> [ACTIVITY] Lines with the word "казали" in them must be copied from the records below.

> [DATASET ENTRIES]
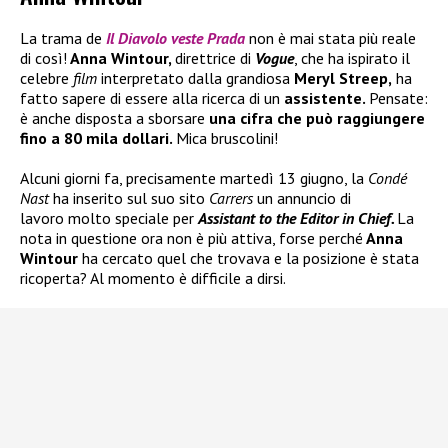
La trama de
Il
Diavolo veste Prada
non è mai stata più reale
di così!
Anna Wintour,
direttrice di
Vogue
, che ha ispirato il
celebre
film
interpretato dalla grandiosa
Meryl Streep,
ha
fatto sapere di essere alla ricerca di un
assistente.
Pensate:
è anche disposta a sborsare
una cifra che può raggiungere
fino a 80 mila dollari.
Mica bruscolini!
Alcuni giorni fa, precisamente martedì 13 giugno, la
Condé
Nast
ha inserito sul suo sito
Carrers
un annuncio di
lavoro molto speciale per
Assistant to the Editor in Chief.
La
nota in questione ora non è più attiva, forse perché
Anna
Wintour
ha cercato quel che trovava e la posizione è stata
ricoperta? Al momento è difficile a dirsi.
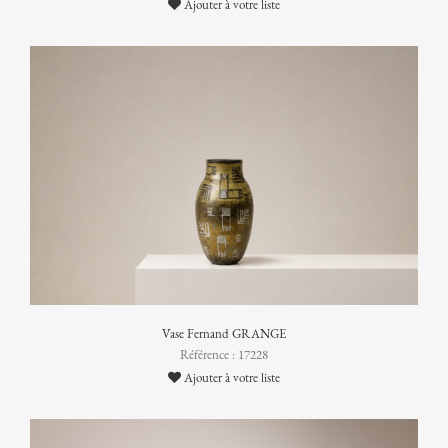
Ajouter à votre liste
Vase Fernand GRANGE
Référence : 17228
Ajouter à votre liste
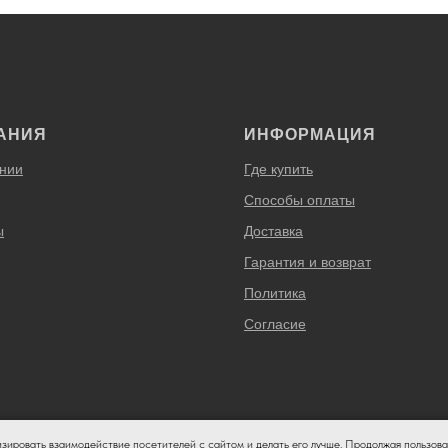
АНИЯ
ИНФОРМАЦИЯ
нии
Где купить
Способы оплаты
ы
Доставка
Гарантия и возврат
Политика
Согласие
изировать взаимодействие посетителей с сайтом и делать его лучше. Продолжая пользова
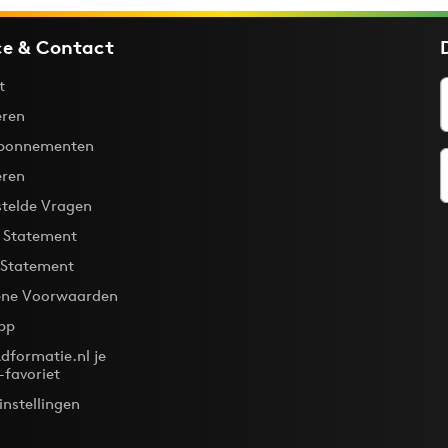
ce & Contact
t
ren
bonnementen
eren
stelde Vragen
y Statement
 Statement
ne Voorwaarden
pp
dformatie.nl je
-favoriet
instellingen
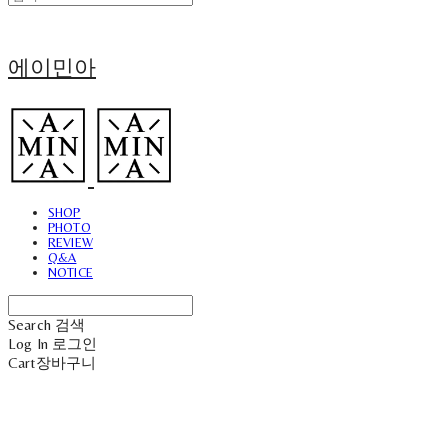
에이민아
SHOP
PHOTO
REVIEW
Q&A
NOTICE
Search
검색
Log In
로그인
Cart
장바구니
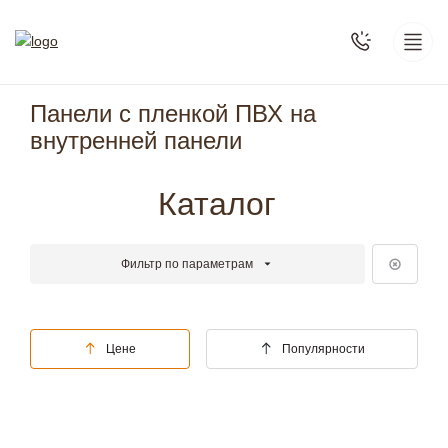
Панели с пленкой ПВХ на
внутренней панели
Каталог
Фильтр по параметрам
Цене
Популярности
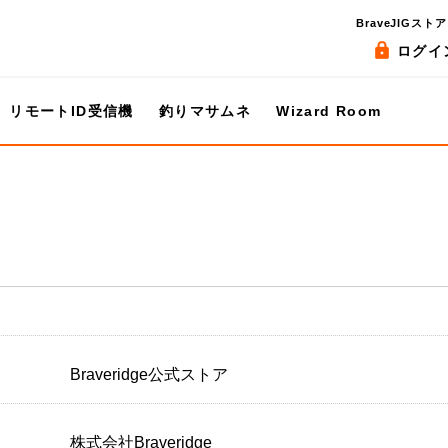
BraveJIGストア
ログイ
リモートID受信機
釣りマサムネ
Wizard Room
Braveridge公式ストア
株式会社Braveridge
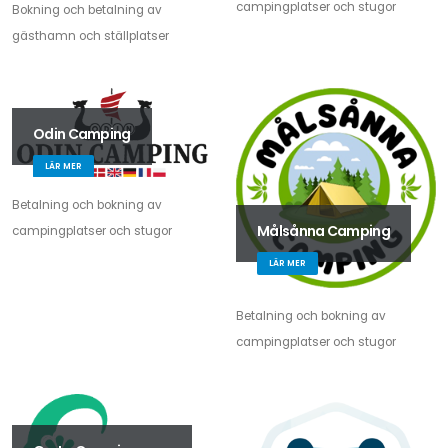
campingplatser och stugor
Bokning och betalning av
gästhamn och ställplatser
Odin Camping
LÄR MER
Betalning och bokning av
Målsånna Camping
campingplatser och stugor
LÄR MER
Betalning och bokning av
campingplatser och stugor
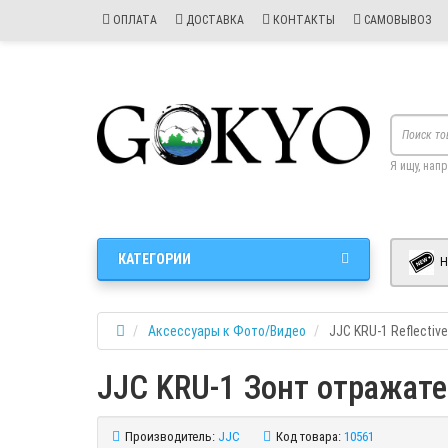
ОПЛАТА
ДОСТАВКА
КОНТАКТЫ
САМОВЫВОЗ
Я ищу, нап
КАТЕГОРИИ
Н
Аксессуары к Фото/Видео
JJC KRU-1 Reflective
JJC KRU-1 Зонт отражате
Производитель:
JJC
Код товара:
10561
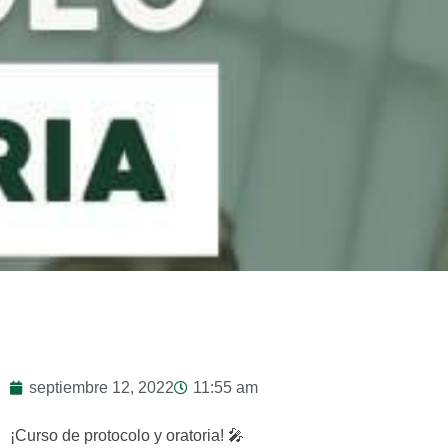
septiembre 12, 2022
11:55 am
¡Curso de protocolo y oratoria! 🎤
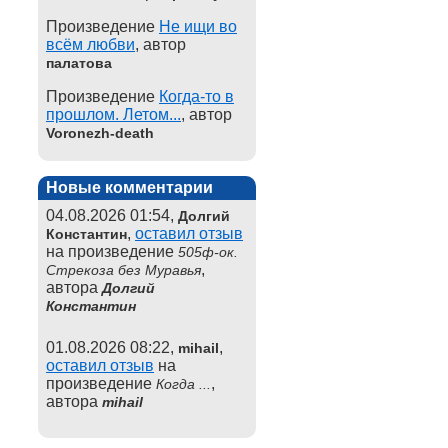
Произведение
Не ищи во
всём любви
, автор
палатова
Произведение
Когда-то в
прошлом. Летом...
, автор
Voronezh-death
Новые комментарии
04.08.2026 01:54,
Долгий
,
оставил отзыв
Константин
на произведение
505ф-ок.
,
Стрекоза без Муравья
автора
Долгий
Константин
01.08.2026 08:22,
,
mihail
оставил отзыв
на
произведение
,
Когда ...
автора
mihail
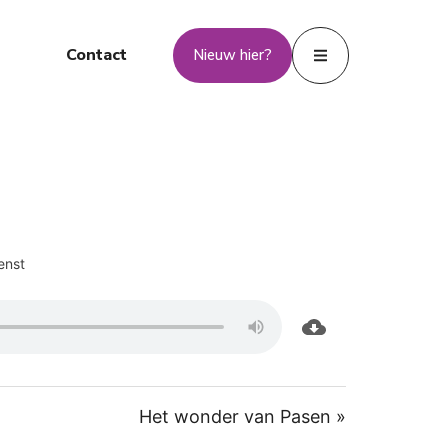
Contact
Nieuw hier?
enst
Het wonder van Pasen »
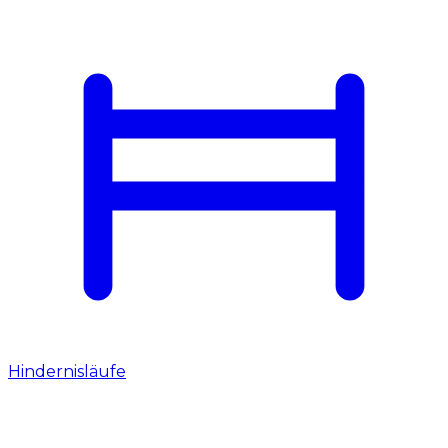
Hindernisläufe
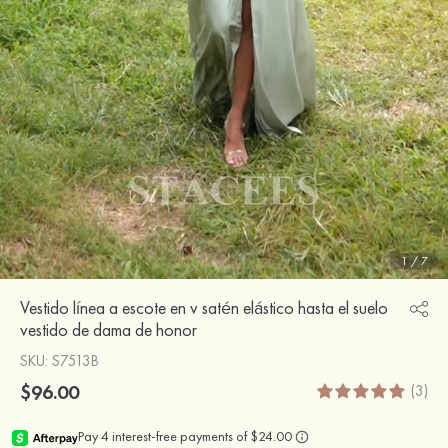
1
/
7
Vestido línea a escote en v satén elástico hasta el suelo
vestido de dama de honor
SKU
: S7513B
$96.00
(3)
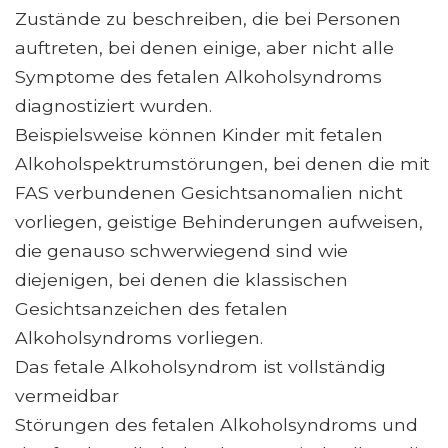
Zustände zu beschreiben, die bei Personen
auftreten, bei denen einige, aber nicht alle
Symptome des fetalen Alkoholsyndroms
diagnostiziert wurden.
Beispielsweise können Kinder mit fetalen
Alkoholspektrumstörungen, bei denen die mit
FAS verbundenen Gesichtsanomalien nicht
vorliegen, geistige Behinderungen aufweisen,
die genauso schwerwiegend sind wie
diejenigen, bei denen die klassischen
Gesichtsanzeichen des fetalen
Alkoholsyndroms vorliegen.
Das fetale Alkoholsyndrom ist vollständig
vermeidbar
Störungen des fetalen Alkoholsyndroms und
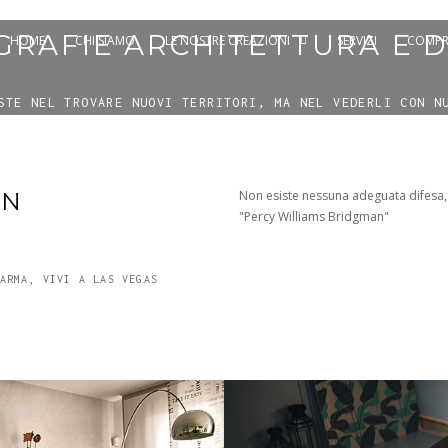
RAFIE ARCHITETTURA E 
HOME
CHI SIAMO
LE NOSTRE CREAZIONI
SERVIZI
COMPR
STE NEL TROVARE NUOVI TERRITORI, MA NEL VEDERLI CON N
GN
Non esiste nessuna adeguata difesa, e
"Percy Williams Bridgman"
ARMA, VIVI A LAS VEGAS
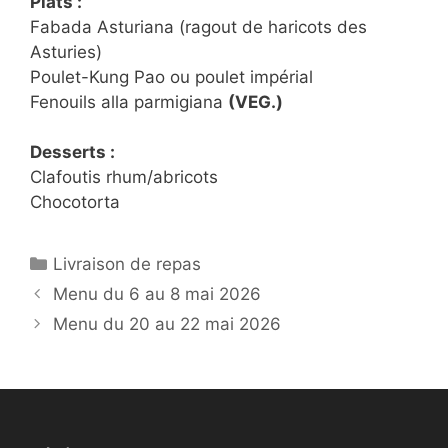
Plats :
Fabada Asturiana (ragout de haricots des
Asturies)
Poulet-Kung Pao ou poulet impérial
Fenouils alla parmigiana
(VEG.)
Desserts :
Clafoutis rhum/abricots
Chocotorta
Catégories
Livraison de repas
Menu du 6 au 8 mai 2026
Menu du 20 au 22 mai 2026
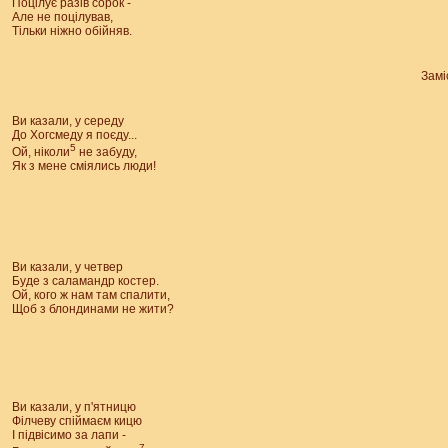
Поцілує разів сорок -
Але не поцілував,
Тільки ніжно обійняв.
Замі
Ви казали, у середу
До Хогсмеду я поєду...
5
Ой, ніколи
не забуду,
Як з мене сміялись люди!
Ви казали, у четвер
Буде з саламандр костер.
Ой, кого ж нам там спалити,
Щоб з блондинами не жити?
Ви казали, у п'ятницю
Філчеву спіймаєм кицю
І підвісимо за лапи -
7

> [THE ANSWER]
Ви казали, у середу
Ви казали, у четвер
Ви казали, у п'ятницю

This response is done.